September 18 marked the US Central Intelligence Agency’s 70th birthday. To mark the occasion, here are four of the worst things the agency has done – at least, the worst the public knows about.
September 18 marked the 70th anniversary of then-President Harry S. Truman signing the National Security Act of 1947 into law, and with it the founding of the Central Intelligence Agency (CIA).
In theory, the CIA has a relatively modest purview — to gather, process, and analyze national security information from around the world. However, over the course of its seven-decade-long existence, the agency’s brief has frequently extended to violence, assassination, subversion, infiltration and coup d’etat, among assorted criminal skulduggery.
The CIA’s toxic legacy was not lost on Truman, who wrote a letter to the Washington Post in December 1963, calling for the Agency’s remit to be scaled back significantly.
“For some time I have been disturbed by the way the CIA has been diverted from its original assignment. It has become an operational and at times a policy-making arm of the government. This has led to trouble and may have compounded our difficulties in several explosive areas,” Truman said.
To mark the CIA’s 70th birthday, here are four of the worst things the agency has done — at least, the worst the public knows about.
Ever since “Operation Ajax” — a 1953 joint effort mounted with British intelligence to overthrow the democratically elected leader of Iran, Mohammed Mossadegh — the CIA has repeatedly sought to oust governments unfavorable to US political and/or economic interests, in the process frequently installing oppressive and violent tyrants in power.

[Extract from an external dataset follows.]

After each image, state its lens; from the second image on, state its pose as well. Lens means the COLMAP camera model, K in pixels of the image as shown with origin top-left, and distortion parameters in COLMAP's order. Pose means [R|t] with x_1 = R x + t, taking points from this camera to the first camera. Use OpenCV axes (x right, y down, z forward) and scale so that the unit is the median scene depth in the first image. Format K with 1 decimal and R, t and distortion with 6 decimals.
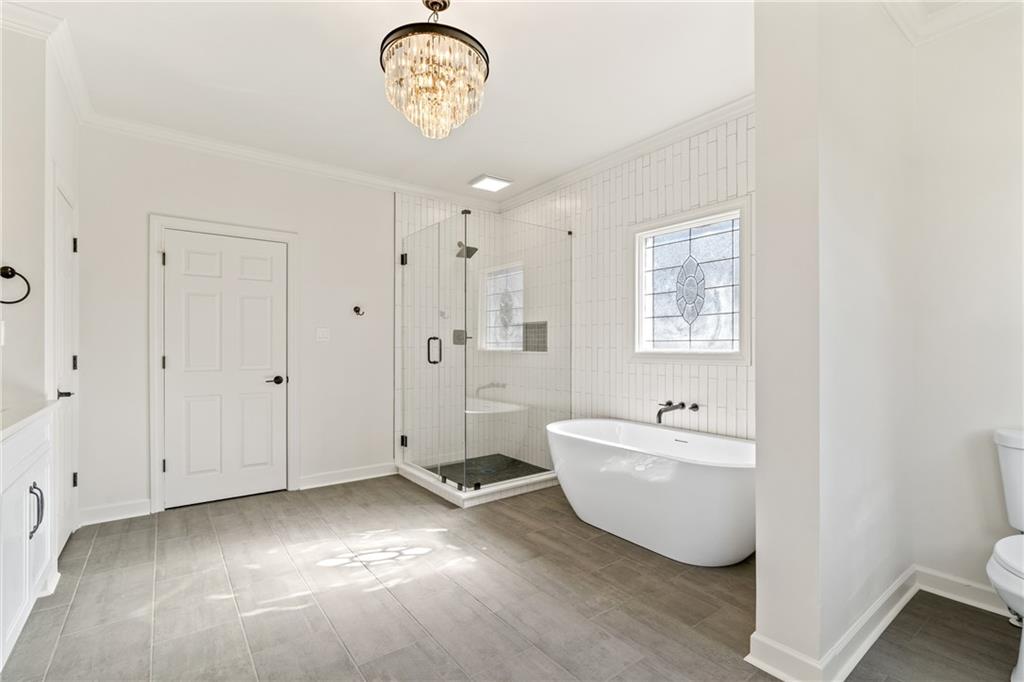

The full list of targeted countries is too extensive to document in detail, and there are moreover many instances of “revolutions” in which, while unproven, CIA involvement is suspected — such as the 2014 Maidan coup in Ukraine.
However, perhaps the most notorious CIA coup occurred in Chile, in September 1973. After the election of left-wing reformist Salvador Allende as president in 1970, the agency began plotting his removal at the behest of then-Secretary of State Henry Kissinger.The agency reached out to Chilean General Augusto Pinochet, who without much persuasion agreed to lead the effort on the ground, and lead the country thereafter. On September 11, 1973, the coup was launched, and Allende was killed.
Over the course of Pinochet’s 26-year reign, the military dictator killed between 30,000-50,000 civilians and plunged the country into a severe economic crisis.
US federal courts have consistently blocked criminal and civil lawsuits launched against Kissinger and the CIA.